Welcome to Software Development on Codidact!
Will you help us build our independent community of developers helping developers? We're small and trying to grow. We welcome questions about all aspects of software development, from design to code to QA and more. Got questions? Got answers? Got code you'd like someone to review? Please join us.
What are the risks of using iFrame as a temporary migration step for an internal web application?
Our development team is currently trying to develop and migrate a Web application that is split in two:
- legacy: ASP.NET MVC 5, jQuery, old-style JS programming overall
- "next": Angular SPA + ASP.NET Core 5
Each application has its own domain, but they are accessible only internally (VPN, A/D authentication).
For entire new modules, it is simple as we develop them directly in the "next" version (the user has a unified UI).
However, a recent request deals with important changes done to a part of an entity that affects a tab within a bigger view. As we like to push the migration to the "next" version, we thought of rewriting the entire tab in the next application:
- use an iFrame that loads the "next" application
- the URL provides a query parameter that makes the "next" application to hide the header, navigation, footer and some margins
- iFrame is a temporary (several months - one year) solution until we have the time and budget to migrate the entire view
iFrame seems to work with a few glitches (the content flickers a little bit when loaded), but I am wondering if we risk having big issues when using this. Various articles do not seem to favor iFrame usage. The downsides I have compiled:
- security risk. In our case, both applications are accessible internally only and both require A/D authentication (Windows and Azure A/D respectively).

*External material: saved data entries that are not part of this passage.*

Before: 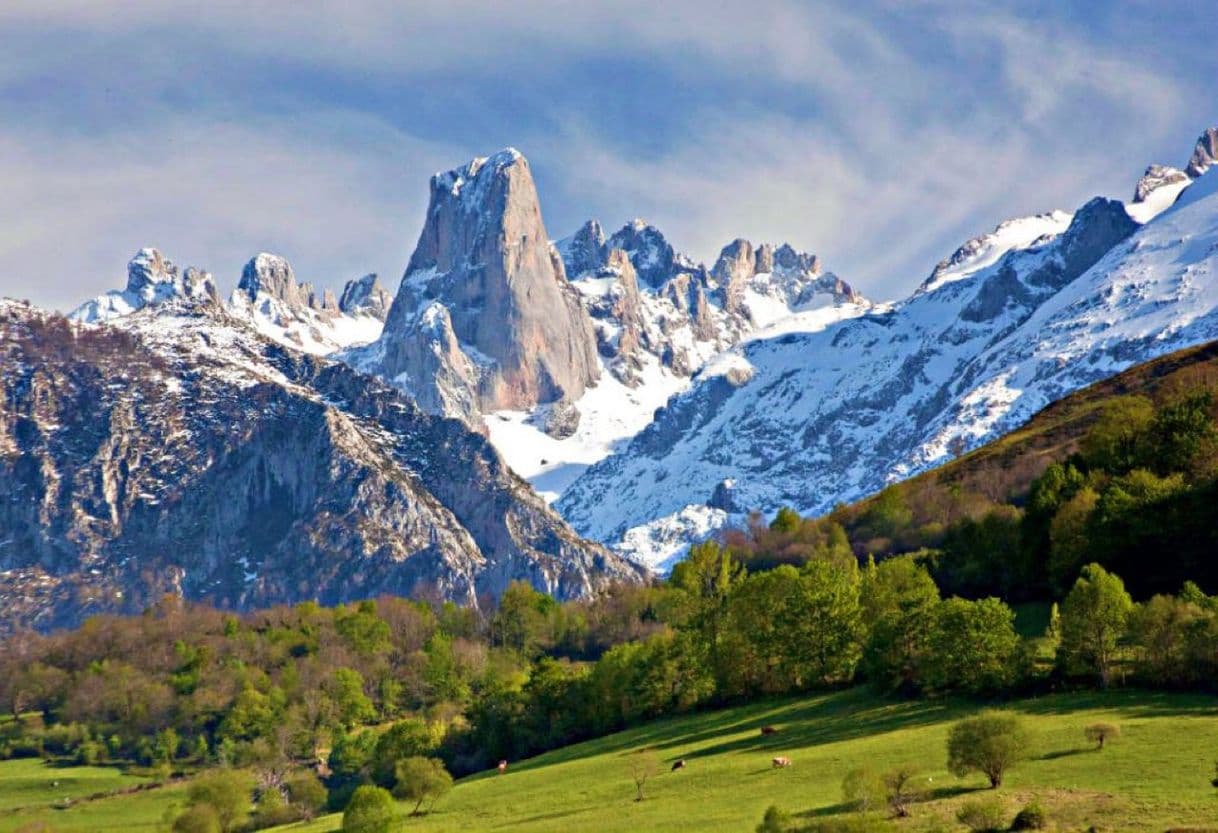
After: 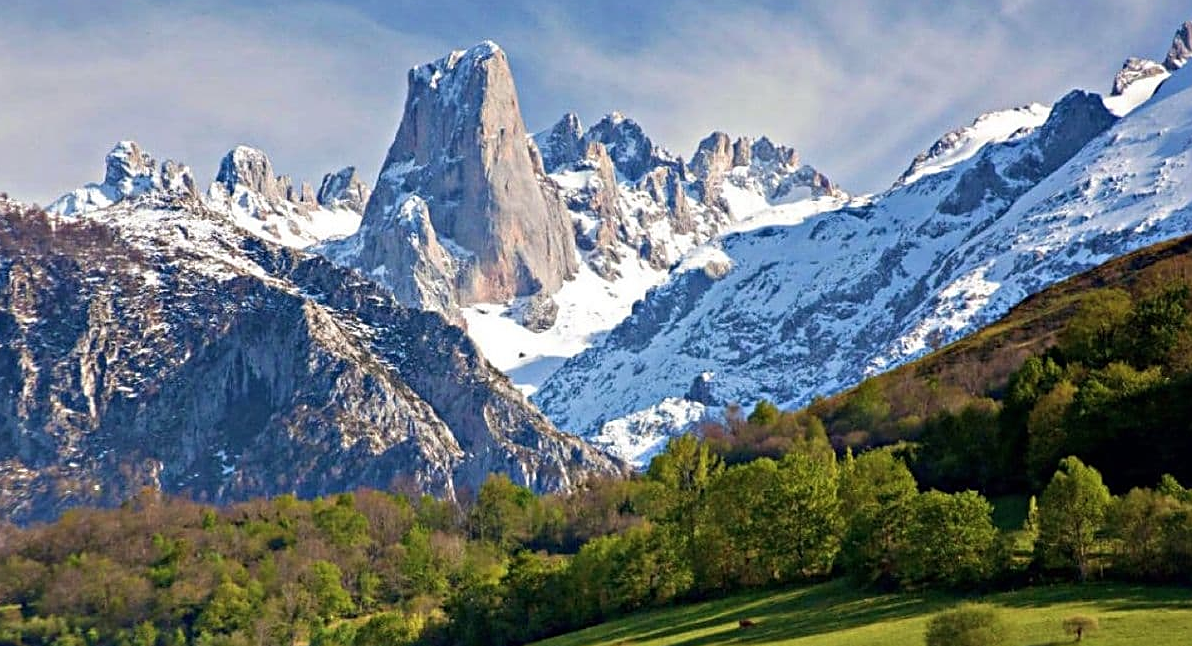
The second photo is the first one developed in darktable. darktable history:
crop and rotate: left 1.839%, top 12.879%, right 0.256%, bottom 9.501%
sharpen: on, module defaults
contrast brightness saturation: saturation -0.061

- usability issues. Never been a focus for the application
- SEO. Again, internal application, so it does not matter
- permalinks - not required in our case
- authentication - in some cases the iFrame might require the authentication again, but this is a known side effect since the application is already split in two
- communication - communication between the iFrame content and the outer functionality is quite small (we just need to know when a save is ready to reload some information).

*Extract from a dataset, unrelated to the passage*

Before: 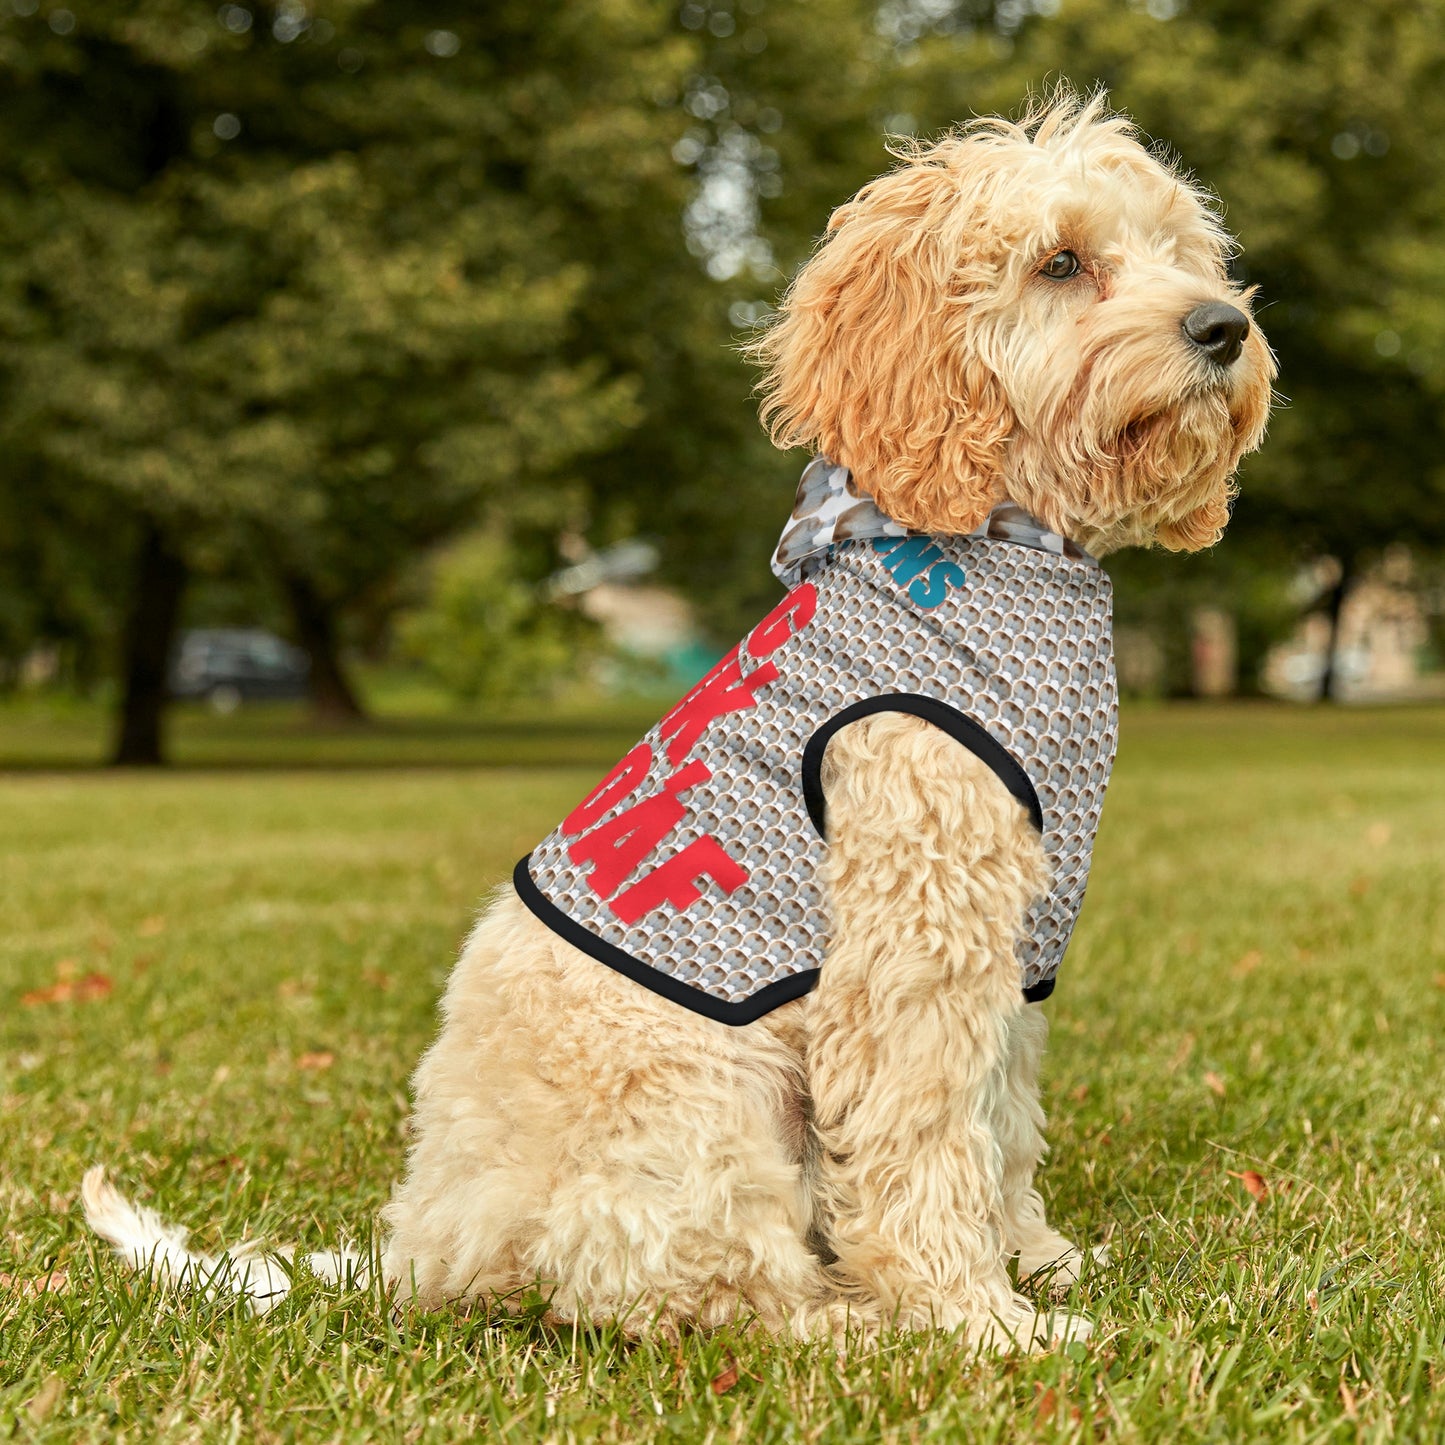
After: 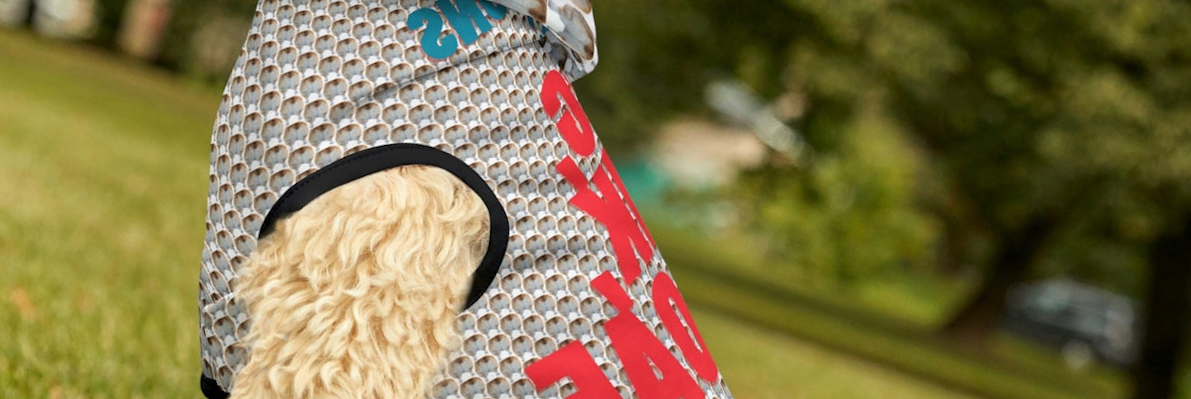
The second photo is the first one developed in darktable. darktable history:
rotate and perspective: rotation -1.24°, automatic cropping off
crop and rotate: angle 16.12°, top 30.835%, bottom 35.653%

- browser support - we only target Google Chrome and the only limitation seems to be not allowing downloads in iFrames.
I cannot find any blocking issues, but most information I could find is rather old and maybe some new restrictions are in place / scheduled.
After further testing authentication becomes an issue because Azure A/D msal library does not play nice when user must be unauthenticated. I have used a workaround to have the user authenticated before the view containing the iframe is loaded.